How Do You Know It’s Time to Leave Your Literary Agent?
Leaving your agent is one of the hardest, most important decisions you might ever make in your author career. I know, because I made that decision last year. Here are 3 things to consider before you leave your literary agent.
So, if you’ve been following me for the past year, you’d know by now that I signed with a literary agency in August 2020, and parted ways with them a little over a year later, in September 2021. It was not an easy decision to make, and I mulled over it for months–but ultimately, I knew I wasn’t excited, eager, or even positive about the prospect of starting my author career with them by my side.
Whether you’re happy with your current situation or not, here are 3 questions you should ask yourself before you leave your literary agent.
1) Do I feel respected, cherished, and encouraged?
Your literary agent should make you feel all three. They must respect you as a person, cherish you as a client, and encourage you as an author. They need to treat you as well as they treat their other clients (this is especially important for diverse or marginalized authors). And, of course, you need to feel good about your relationship with them.

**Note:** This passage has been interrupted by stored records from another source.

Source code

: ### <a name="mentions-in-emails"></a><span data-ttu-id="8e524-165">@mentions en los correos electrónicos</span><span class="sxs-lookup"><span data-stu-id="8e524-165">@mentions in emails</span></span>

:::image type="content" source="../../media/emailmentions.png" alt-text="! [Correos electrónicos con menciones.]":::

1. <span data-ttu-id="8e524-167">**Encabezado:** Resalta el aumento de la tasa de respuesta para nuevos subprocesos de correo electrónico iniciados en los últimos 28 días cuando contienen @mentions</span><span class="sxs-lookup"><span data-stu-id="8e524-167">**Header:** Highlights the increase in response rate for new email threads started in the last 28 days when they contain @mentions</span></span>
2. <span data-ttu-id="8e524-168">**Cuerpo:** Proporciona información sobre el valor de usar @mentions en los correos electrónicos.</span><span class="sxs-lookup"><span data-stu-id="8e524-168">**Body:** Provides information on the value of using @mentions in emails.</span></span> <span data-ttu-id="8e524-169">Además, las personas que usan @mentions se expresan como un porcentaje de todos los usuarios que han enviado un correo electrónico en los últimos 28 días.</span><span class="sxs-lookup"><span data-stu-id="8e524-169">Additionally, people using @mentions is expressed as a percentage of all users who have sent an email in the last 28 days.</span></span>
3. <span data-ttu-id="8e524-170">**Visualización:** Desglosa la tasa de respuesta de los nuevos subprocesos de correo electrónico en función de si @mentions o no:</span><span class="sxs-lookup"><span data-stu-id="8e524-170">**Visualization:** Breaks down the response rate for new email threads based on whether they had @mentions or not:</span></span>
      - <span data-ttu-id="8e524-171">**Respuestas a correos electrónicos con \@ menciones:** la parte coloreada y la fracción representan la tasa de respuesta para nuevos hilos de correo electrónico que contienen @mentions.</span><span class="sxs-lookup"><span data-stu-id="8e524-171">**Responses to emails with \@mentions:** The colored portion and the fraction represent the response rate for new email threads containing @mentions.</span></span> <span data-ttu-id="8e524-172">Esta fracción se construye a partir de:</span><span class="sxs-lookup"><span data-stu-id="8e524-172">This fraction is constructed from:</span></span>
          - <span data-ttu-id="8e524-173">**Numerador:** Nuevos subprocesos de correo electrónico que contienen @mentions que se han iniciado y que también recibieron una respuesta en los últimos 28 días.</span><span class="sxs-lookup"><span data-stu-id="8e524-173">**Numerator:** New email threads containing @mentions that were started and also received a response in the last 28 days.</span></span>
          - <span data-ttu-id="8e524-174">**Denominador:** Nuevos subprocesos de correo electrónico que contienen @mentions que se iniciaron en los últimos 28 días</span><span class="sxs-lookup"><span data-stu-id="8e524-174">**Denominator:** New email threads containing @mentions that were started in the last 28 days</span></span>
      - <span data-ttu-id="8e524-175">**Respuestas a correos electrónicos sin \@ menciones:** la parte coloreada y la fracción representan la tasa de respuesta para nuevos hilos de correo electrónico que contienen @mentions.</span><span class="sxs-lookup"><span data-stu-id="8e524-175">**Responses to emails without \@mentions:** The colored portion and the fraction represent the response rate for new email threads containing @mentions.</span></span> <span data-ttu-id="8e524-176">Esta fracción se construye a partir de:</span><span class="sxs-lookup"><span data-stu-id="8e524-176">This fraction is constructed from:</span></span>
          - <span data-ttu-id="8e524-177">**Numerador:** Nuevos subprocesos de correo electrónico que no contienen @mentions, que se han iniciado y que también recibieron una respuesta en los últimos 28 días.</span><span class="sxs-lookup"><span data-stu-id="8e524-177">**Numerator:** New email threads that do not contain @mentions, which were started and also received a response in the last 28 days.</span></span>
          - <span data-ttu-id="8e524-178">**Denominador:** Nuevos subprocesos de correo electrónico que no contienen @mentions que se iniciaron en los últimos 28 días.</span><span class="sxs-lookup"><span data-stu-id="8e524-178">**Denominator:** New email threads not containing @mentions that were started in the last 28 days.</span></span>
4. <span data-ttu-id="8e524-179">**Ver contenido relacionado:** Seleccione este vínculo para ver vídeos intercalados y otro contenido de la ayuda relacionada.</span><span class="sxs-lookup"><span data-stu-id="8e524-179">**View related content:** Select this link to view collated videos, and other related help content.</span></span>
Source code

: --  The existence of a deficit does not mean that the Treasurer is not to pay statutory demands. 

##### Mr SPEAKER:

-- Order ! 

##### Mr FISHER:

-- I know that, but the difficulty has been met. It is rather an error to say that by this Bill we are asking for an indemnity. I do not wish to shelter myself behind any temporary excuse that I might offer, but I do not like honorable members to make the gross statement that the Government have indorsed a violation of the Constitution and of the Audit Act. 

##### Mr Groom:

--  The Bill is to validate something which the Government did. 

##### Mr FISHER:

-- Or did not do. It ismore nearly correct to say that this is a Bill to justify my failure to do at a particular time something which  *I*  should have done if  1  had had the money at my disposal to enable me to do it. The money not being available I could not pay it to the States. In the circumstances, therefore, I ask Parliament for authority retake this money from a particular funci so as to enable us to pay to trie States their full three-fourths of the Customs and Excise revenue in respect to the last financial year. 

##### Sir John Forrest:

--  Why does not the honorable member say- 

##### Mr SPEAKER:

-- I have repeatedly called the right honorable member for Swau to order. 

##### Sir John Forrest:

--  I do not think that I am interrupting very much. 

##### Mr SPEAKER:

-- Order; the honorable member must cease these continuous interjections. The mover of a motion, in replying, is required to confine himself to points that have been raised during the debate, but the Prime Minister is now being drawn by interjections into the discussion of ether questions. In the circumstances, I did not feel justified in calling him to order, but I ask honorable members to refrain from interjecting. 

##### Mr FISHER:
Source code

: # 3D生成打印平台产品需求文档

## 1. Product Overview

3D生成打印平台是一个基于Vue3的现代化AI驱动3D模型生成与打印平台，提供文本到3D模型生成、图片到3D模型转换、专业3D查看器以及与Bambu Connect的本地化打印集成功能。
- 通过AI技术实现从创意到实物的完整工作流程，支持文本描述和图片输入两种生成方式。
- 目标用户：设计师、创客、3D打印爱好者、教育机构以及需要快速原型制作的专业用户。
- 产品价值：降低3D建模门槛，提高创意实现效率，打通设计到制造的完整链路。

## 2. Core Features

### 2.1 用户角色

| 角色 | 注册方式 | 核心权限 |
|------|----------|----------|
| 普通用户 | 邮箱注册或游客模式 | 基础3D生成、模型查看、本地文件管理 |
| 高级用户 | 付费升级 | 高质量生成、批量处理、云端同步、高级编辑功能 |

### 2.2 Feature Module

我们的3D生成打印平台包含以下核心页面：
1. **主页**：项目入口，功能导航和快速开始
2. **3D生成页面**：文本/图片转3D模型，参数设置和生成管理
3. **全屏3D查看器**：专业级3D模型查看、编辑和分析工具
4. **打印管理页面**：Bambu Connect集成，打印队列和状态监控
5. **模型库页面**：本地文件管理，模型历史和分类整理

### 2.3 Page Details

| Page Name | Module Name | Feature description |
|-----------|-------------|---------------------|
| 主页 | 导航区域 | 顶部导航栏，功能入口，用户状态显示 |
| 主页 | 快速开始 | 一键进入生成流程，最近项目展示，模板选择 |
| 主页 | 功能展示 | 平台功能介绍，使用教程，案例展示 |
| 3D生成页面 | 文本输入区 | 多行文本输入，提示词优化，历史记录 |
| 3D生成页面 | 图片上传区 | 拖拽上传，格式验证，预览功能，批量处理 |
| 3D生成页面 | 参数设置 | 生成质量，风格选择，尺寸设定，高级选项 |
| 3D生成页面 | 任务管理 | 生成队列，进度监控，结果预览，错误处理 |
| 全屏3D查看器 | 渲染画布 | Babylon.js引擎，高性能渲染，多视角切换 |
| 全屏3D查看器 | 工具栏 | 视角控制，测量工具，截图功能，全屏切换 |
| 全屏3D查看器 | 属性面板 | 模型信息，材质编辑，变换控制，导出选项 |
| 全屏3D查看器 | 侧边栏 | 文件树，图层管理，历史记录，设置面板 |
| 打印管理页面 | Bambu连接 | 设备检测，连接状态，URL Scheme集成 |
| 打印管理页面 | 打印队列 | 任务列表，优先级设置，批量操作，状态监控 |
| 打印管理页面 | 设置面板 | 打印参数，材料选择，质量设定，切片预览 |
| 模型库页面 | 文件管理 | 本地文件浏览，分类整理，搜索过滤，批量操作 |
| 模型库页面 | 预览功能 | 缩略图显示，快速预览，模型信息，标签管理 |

If you dread sending emails to them because you know their response will make you feel like shit… it’s time to leave your literary agent. I wish I’d known sooner that this is not normal.
2) Does their editorial vision align with mine?
Your agent could love the book they signed you for but not like your next work. That’s what happened with me. The thing is, even if this happens, it’s okay–it’s not a deal-breaker. What matters is your agent’s editorial vision. Does it match yours? Would you be comfortable making the changes they’ve requested of you? And if you’re not, how do they feel about that? What shall be done about that manuscript?
These are tough questions to consider, but please remember: your book is yours, first and foremost. It will always require revisions and edits, but if your manuscript stops feeling like your beautiful book baby, it’s not your vision anymore.
3) Is my agent professional when it comes to deadlines, edits, and discussions?
This is likely the most important one to consider. If your agent doesn’t meet deadlines they themselves set once or twice, that’s reasonable. Everyone’s having a hard time lately. But if they keep missing deadlines, making excuses, and being rude and defensive instead of professional when you send a kind, gentle nudge checking in? That is not okay. Especially if they finally send back your manuscript with only a handful of comments and a half-hearted, one-page edit letter expressing their dislike.
To conclude: leaving your literary agents is not fun. I’ve been back in the query trenches for over six months now, and there are days when being unagented again feels like the worst thing in the world. But staying would have been much, much worse. I know I’ll find a new literary agent soon–it’s not about if, it’s about when–and when I do, I’ll be so glad I left.